/---
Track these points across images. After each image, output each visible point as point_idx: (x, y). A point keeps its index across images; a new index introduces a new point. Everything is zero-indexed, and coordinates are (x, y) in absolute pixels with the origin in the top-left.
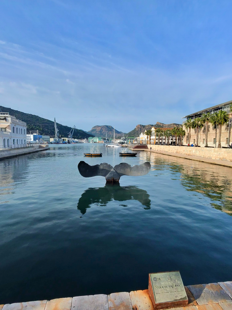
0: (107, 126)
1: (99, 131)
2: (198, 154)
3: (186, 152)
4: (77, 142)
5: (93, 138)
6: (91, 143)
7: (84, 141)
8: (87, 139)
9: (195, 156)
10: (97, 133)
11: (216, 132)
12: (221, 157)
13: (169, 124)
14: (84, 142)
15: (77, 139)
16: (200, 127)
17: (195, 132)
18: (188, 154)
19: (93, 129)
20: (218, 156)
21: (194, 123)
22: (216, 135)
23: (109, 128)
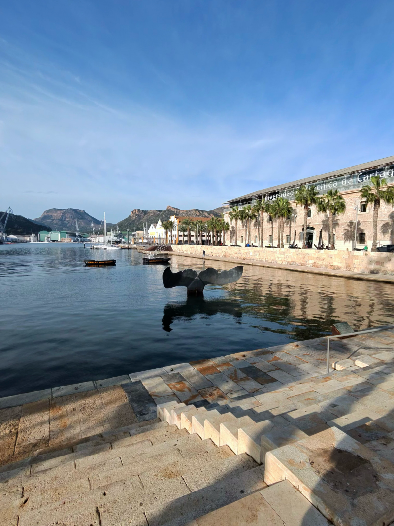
0: (75, 210)
1: (59, 220)
2: (257, 257)
3: (240, 256)
4: (14, 241)
5: (50, 233)
6: (46, 242)
7: (31, 238)
8: (37, 235)
9: (253, 259)
10: (55, 222)
11: (272, 226)
12: (289, 260)
13: (188, 209)
14: (30, 241)
15: (14, 234)
16: (251, 219)
17: (243, 226)
18: (242, 258)
19: (45, 214)
20: (285, 259)
21: (242, 212)
22: (272, 230)
23: (80, 215)
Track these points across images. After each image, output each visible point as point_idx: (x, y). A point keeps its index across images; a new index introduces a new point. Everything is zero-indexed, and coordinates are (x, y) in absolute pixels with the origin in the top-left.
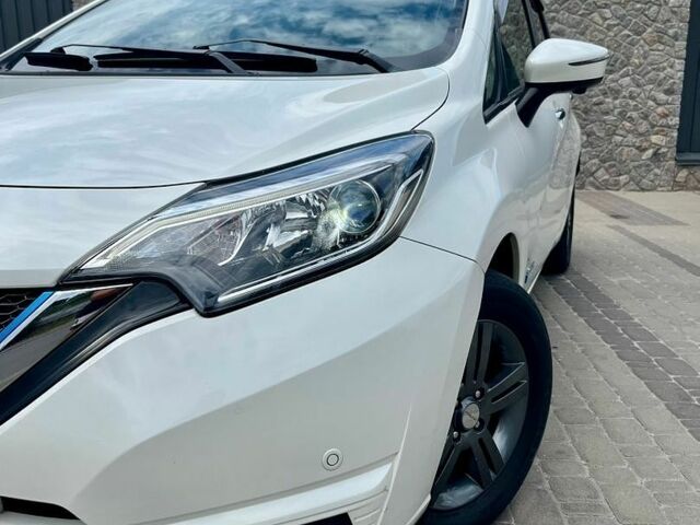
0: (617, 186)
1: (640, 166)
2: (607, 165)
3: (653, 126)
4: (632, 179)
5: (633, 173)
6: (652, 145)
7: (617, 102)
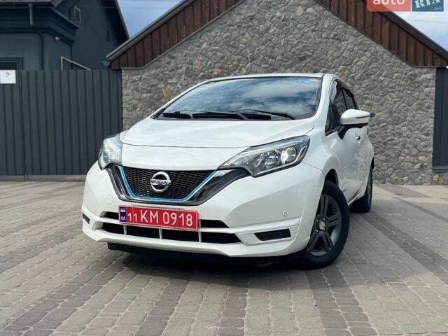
0: (402, 182)
1: (414, 172)
2: (396, 171)
3: (420, 152)
4: (410, 179)
5: (410, 176)
6: (419, 161)
7: (401, 139)
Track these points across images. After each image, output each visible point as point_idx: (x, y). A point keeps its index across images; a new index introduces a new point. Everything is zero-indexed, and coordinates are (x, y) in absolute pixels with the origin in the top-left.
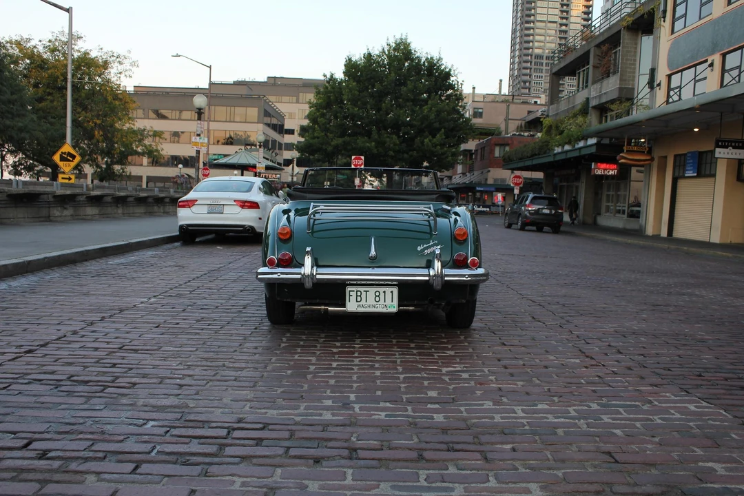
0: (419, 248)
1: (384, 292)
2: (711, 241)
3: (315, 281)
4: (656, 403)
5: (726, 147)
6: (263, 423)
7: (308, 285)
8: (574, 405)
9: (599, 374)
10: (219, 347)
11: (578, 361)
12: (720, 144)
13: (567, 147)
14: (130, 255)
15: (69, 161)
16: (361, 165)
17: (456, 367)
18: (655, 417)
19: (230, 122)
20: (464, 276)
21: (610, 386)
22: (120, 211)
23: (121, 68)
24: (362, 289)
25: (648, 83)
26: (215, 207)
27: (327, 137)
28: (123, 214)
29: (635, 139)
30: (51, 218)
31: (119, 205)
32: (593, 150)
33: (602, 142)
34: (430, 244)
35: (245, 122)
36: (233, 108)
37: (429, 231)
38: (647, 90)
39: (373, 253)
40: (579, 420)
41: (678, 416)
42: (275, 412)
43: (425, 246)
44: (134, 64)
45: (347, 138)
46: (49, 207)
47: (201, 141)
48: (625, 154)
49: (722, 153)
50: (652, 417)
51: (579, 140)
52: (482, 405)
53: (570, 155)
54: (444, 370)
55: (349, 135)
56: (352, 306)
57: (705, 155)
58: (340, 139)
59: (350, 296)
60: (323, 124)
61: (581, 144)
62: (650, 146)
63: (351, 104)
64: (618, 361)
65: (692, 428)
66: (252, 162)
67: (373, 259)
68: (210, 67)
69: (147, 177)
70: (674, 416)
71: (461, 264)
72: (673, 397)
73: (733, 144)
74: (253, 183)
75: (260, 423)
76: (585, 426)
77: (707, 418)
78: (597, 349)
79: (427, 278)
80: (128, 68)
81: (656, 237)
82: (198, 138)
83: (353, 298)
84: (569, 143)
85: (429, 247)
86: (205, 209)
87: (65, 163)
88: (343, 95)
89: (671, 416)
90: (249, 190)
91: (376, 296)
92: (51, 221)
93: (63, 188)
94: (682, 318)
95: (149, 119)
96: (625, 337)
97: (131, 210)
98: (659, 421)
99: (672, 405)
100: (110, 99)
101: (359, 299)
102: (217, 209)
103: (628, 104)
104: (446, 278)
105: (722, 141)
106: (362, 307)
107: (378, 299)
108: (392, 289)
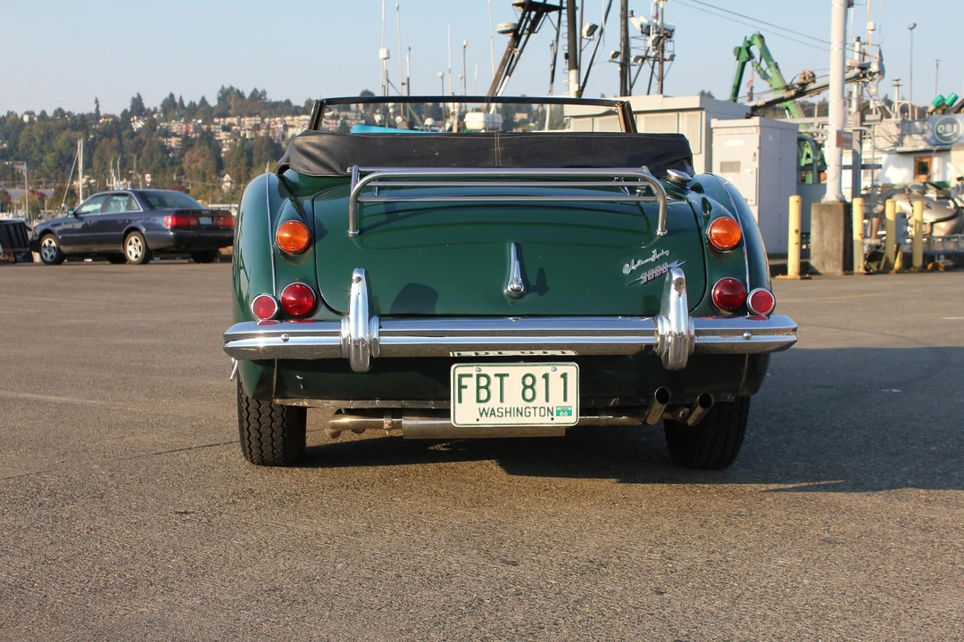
0: (627, 270)
1: (546, 376)
24: (492, 370)
34: (652, 259)
37: (644, 229)
56: (466, 413)
59: (461, 387)
67: (514, 294)
83: (469, 394)
85: (651, 266)
101: (483, 394)
106: (493, 413)
107: (529, 393)
108: (564, 370)
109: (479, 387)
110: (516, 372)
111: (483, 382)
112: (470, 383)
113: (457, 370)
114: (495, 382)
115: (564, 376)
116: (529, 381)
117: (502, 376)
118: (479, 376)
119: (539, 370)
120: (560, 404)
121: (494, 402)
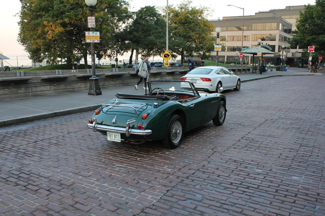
0: (128, 121)
4: (143, 193)
8: (115, 186)
15: (167, 57)
19: (264, 30)
20: (137, 132)
21: (149, 183)
23: (208, 12)
27: (304, 35)
35: (271, 30)
36: (265, 24)
41: (134, 199)
44: (213, 11)
45: (314, 36)
47: (219, 47)
50: (125, 197)
54: (118, 165)
55: (316, 34)
56: (108, 138)
58: (311, 37)
59: (108, 135)
60: (303, 30)
63: (317, 19)
65: (125, 204)
67: (114, 123)
68: (243, 9)
72: (155, 192)
74: (212, 70)
77: (142, 202)
80: (210, 12)
85: (131, 121)
88: (313, 14)
90: (209, 73)
95: (228, 31)
98: (123, 199)
100: (202, 26)
102: (194, 81)
104: (131, 133)
107: (115, 137)
108: (118, 134)
109: (110, 135)
110: (114, 134)
113: (107, 133)
117: (112, 134)
119: (116, 134)
120: (118, 139)
121: (111, 138)
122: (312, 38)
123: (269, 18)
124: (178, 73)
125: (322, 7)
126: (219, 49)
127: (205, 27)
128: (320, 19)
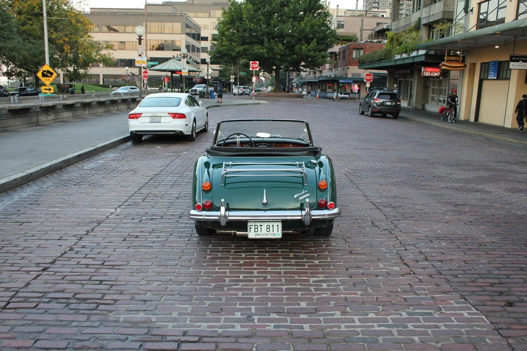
0: (295, 196)
1: (273, 226)
2: (505, 126)
3: (227, 221)
4: (444, 311)
5: (518, 61)
6: (199, 336)
7: (223, 223)
8: (391, 314)
9: (411, 283)
10: (166, 260)
11: (398, 269)
12: (513, 59)
13: (404, 56)
14: (98, 158)
15: (49, 77)
16: (256, 68)
17: (319, 277)
18: (441, 324)
19: (161, 33)
20: (325, 215)
21: (416, 294)
22: (87, 112)
24: (258, 224)
25: (464, 9)
26: (155, 118)
27: (232, 45)
28: (89, 114)
29: (453, 51)
30: (40, 123)
31: (86, 109)
32: (423, 59)
33: (429, 53)
34: (303, 193)
35: (173, 34)
36: (163, 23)
37: (302, 182)
38: (463, 14)
39: (265, 201)
40: (393, 328)
41: (456, 323)
42: (205, 324)
43: (299, 194)
45: (246, 46)
46: (38, 115)
47: (142, 59)
48: (446, 62)
49: (515, 65)
50: (438, 324)
51: (412, 50)
52: (334, 315)
53: (406, 62)
54: (312, 280)
55: (248, 44)
56: (252, 234)
57: (503, 64)
58: (241, 47)
59: (250, 228)
60: (229, 36)
61: (414, 54)
62: (464, 55)
63: (249, 21)
64: (424, 268)
65: (462, 334)
66: (178, 68)
67: (265, 204)
69: (103, 75)
70: (453, 323)
71: (322, 206)
72: (456, 305)
73: (523, 59)
74: (180, 99)
75: (197, 336)
76: (397, 333)
77: (474, 324)
78: (412, 255)
79: (301, 218)
81: (466, 122)
82: (140, 57)
83: (252, 230)
84: (406, 52)
85: (302, 195)
86: (148, 120)
87: (46, 78)
88: (243, 14)
89: (451, 323)
90: (178, 105)
91: (268, 228)
92: (39, 125)
93: (46, 99)
94: (472, 219)
95: (102, 32)
96: (432, 242)
97: (94, 111)
98: (443, 328)
99: (453, 312)
100: (74, 22)
101: (256, 230)
102: (156, 119)
103: (449, 24)
104: (313, 217)
105: (515, 57)
106: (259, 235)
107: (268, 230)
108: (277, 224)
109: (255, 228)
110: (265, 225)
111: (256, 227)
112: (253, 227)
113: (249, 224)
114: (259, 227)
115: (278, 225)
116: (268, 227)
117: (261, 225)
118: (255, 225)
119: (271, 224)
120: (277, 232)
121: (259, 232)
122: (244, 49)
123: (169, 15)
124: (79, 105)
125: (252, 4)
126: (143, 63)
127: (79, 25)
128: (252, 22)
\---
(Task brief) In the data above, find the line containing "119: (539, 370)" and the line containing "127: (205, 27)". Copy exactly the stretch from the first through the second, both included, leaving out any picture.

(Task output)
119: (539, 370)
120: (560, 404)
121: (494, 402)
0: (128, 121)
4: (143, 193)
8: (115, 186)
15: (167, 57)
19: (264, 30)
20: (137, 132)
21: (149, 183)
23: (208, 12)
27: (304, 35)
35: (271, 30)
36: (265, 24)
41: (134, 199)
44: (213, 11)
45: (314, 36)
47: (219, 47)
50: (125, 197)
54: (118, 165)
55: (316, 34)
56: (108, 138)
58: (311, 37)
59: (108, 135)
60: (303, 30)
63: (317, 19)
65: (125, 204)
67: (114, 123)
68: (243, 9)
72: (155, 192)
74: (212, 70)
77: (142, 202)
80: (210, 12)
85: (131, 121)
88: (313, 14)
90: (209, 73)
95: (228, 31)
98: (123, 199)
100: (202, 26)
102: (194, 81)
104: (131, 133)
107: (115, 137)
108: (118, 134)
109: (110, 135)
110: (114, 134)
113: (107, 133)
117: (112, 134)
119: (116, 134)
120: (118, 139)
121: (111, 138)
122: (312, 38)
123: (269, 18)
124: (178, 73)
125: (322, 7)
126: (219, 49)
127: (205, 27)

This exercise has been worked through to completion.